She would not have it, certainly, with a downright brute. But he was not that. In an extremity of bitterness, he fished up a drowned old thought, of all his torments being due to the impulsive half-brute he was. And between the good and the bad in him, the sole point of strength was a pride likely, as the smooth simplicity of her indifference showed him, soon to be going down prostrate beneath her feet. Wholly a brute—well? He had to say, that playing the perfect brute with any other woman he would have his mastery. The summoning of an idea of personal power to match this woman in a contest was an effort exhausting the idea.
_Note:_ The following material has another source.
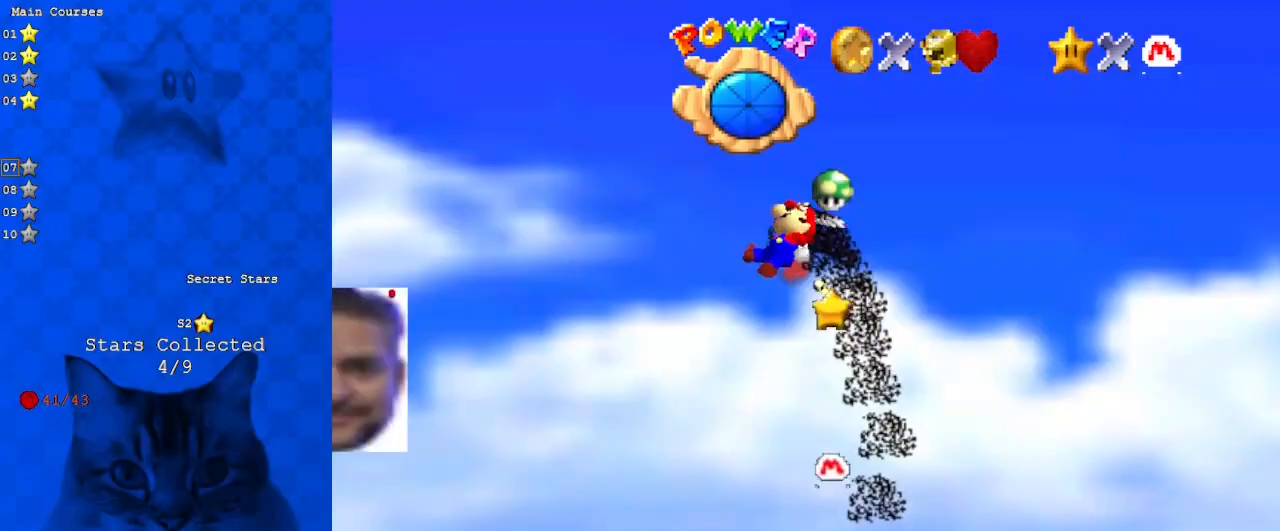
{"keys": [], "events": [[133, "down", "down"], [367, "down", "up"]]}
They passed out of Esslemont gates together at that hour of the late afternoon when South-westerly breezes, after a summer gale, drive their huge white flocks over blue fields fresh as morning, on the march to pile the crown of the sphere, and end a troubled day with grandeur. Up the lane by the park they had open land to the heights of Croridge.
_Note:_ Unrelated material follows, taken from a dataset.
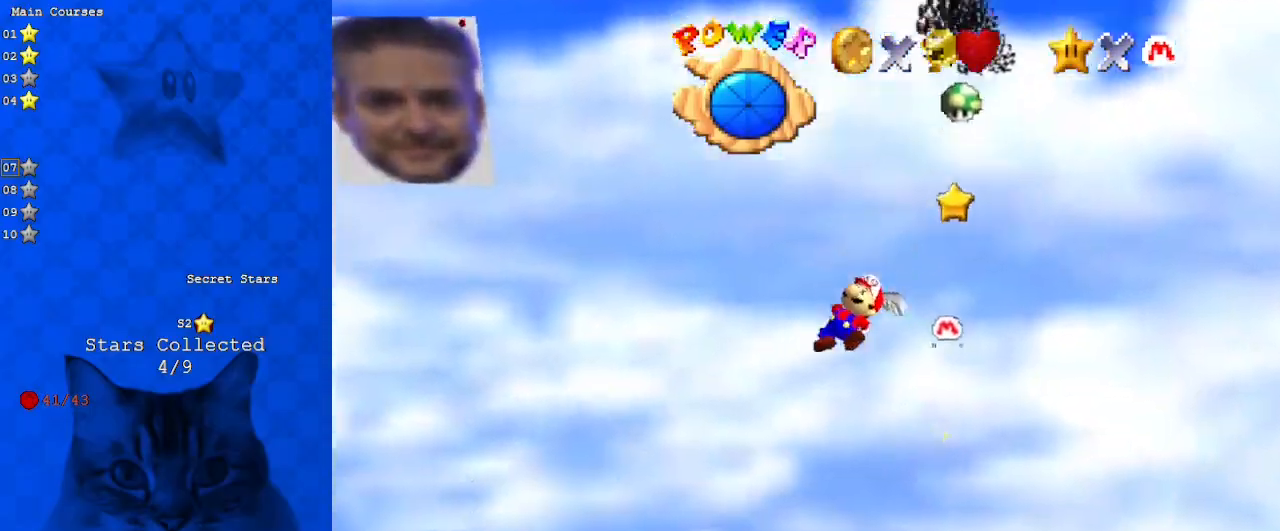
{"keys": [], "events": [[367, "down", "down"], [500, "down", "up"]]}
'Splendid clouds,' Fleetwood remarked.
She looked up, thinking of the happy long day's walk with her brother to the Styrian Baths. Pleasure in the sight made her face shine superbly. 'A flying Switzerland, Mr. Woodseer says,' she replied. 'England is beautiful on days like these.—For walking, I think the English climate very good.'
He dropped a murmur: 'It should suit so good a walker,' and burned to compliment—her spirited easy stepping, and scorned himself for the sycophancy it would be before they were on the common ground of a restored understanding. But an approval of any of her acts threatened him with enthusiasm for the whole of them, her person included; and a dam in his breast had to keep back the flood.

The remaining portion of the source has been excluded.